El milagro de la familia

En Medellín, Julimar ha logrado reconstruir su vida. Su mamá y el resto de la familia emigró para evitar que la red siguiera buscando a la joven, quien nunca tuvo protección, atención ni respuesta de instituciones del Estado.

Carmen no le dijo nada a su familia hasta meses después. Primero los convenció de emigrar y luego de un tiempo en la nueva tierra, decidió contarle todo a su esposo. 

Hoy tienen un nieto de tres años que es la alegría de la familia. Julimar logró tener una nueva relación y está en terapia para superar las secuelas psicológicas y físicas que quedaron de la etapa de la explotación.

Carmen y su esposo se volvieron emprendedores. La cooperación internacional les apoyó con un capital semilla. 

Aunque los ingresos aún son moderados, les permite seguir adelante y soñar con un futuro mejor. 
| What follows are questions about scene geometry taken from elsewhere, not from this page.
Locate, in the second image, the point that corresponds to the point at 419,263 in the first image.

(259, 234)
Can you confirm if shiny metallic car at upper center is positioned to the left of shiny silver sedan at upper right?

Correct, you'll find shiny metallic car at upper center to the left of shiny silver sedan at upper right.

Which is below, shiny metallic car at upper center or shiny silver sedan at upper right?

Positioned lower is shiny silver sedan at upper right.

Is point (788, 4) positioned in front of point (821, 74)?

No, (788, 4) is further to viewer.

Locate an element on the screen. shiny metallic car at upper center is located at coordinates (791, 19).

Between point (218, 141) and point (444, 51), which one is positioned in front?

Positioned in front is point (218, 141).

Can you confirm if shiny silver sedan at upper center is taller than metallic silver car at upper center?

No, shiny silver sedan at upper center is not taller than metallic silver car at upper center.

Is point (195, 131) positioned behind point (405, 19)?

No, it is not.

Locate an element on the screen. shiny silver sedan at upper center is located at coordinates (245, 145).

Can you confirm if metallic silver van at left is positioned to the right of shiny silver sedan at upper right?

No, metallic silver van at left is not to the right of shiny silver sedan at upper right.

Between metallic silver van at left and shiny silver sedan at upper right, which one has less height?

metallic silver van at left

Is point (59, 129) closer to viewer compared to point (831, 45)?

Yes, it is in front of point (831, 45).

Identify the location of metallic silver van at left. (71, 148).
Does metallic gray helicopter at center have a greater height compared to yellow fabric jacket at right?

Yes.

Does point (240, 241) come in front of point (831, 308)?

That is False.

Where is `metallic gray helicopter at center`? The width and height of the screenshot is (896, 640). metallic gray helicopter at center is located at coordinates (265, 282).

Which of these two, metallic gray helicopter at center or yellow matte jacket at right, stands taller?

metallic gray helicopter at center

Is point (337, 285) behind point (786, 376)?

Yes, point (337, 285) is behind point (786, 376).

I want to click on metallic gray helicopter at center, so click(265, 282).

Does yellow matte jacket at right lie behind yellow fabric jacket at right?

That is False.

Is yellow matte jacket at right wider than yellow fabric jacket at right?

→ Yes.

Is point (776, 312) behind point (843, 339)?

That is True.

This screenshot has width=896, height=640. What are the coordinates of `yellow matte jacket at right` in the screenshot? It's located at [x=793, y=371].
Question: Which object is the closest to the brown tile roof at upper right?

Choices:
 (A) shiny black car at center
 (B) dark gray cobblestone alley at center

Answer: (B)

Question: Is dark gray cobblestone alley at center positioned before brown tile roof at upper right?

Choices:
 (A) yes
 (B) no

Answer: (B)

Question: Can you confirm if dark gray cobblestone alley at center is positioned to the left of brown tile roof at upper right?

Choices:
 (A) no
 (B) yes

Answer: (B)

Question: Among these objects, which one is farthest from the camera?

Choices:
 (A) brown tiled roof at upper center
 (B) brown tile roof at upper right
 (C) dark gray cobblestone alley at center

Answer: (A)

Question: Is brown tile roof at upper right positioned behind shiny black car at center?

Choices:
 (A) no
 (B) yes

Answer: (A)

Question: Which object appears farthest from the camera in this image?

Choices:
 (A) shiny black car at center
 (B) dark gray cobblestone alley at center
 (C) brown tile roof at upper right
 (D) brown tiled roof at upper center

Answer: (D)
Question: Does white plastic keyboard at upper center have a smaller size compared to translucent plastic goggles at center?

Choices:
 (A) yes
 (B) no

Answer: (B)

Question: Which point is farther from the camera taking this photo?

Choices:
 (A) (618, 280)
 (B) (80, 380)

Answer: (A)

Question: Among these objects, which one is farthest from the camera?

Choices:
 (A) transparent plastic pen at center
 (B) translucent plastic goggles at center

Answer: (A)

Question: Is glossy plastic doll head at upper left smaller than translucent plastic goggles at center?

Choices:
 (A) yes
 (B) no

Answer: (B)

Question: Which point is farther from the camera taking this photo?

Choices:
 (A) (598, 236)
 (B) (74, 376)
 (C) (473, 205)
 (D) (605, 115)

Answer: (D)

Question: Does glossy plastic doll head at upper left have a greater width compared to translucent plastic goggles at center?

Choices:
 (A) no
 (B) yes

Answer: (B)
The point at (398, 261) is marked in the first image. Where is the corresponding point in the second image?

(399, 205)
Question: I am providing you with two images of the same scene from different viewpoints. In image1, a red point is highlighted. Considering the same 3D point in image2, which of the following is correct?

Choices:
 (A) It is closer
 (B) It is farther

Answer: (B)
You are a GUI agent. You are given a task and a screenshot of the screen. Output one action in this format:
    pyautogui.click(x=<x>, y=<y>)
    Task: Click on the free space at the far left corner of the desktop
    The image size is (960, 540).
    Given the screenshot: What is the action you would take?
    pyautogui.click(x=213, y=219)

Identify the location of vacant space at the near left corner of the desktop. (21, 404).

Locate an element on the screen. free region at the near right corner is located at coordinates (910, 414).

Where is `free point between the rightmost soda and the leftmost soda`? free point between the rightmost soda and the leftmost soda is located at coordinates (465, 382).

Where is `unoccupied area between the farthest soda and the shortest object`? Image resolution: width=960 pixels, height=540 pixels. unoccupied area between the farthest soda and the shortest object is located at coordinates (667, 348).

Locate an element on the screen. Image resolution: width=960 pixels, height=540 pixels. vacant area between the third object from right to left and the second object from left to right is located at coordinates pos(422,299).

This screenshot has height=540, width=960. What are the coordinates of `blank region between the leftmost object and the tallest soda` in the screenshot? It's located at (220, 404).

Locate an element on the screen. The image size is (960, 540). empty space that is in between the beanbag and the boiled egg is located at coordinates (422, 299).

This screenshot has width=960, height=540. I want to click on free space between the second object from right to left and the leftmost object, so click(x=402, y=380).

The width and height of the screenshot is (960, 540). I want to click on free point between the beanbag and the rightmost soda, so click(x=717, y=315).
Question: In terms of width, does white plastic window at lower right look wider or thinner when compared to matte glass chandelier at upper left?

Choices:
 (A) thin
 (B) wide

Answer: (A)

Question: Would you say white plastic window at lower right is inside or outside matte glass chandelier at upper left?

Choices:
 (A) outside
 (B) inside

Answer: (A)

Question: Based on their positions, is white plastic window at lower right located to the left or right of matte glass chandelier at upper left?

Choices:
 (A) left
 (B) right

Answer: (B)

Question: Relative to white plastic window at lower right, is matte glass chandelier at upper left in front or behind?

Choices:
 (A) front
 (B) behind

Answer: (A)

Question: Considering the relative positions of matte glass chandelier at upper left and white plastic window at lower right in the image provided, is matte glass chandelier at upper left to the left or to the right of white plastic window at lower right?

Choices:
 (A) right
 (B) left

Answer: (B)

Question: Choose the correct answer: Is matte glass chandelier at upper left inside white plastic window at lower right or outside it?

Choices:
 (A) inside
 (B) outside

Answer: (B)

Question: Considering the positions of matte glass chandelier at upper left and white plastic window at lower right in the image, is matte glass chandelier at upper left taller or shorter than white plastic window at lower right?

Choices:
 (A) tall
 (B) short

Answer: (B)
Sus responsabilidades como pequeños comerciantes las combinan con las de una fundación que registraron para apoyar a migrantes venezolanos en situación de vulnerabilidad.

Su hija se encarga de algunos de los proyectos para jóvenes mujeres que necesitan información y orientación sobre las rutas de atención para escapar del mundo de la prostitución. Esa es su forma de hacerse justicia, de tener la respuesta que el Estado no le proporcionó cuando ella, con 17 años, fue obligada a trabajar en un prostíbulo y luego encerrada en una finca para ser abusada por jornaleros.

Julimar aún no cuenta todo lo que vivió en Arauca ni durante el tiempo que la encerraron en la finca. Tampoco habla sobre cómo logró escapar con otras jovencitas venezolanas que estaban en su misma situación. 

Le dice a su mamá que prefiere no recordar, se pone una coraza y se muestra dura, y se centra en su futuro y en la beca que le aprobaron para estudiar en la universidad.

Nota

Para proteger su seguridad, se cambiaron los nombres y ciudad final donde se instalaron las personas involucradas en este reportaje. Estas solo piden que su historia sirva para que otras familias con casos similares conozcan que sí hay posibilidad de sacar a las niñas y jóvenes de ese mundo.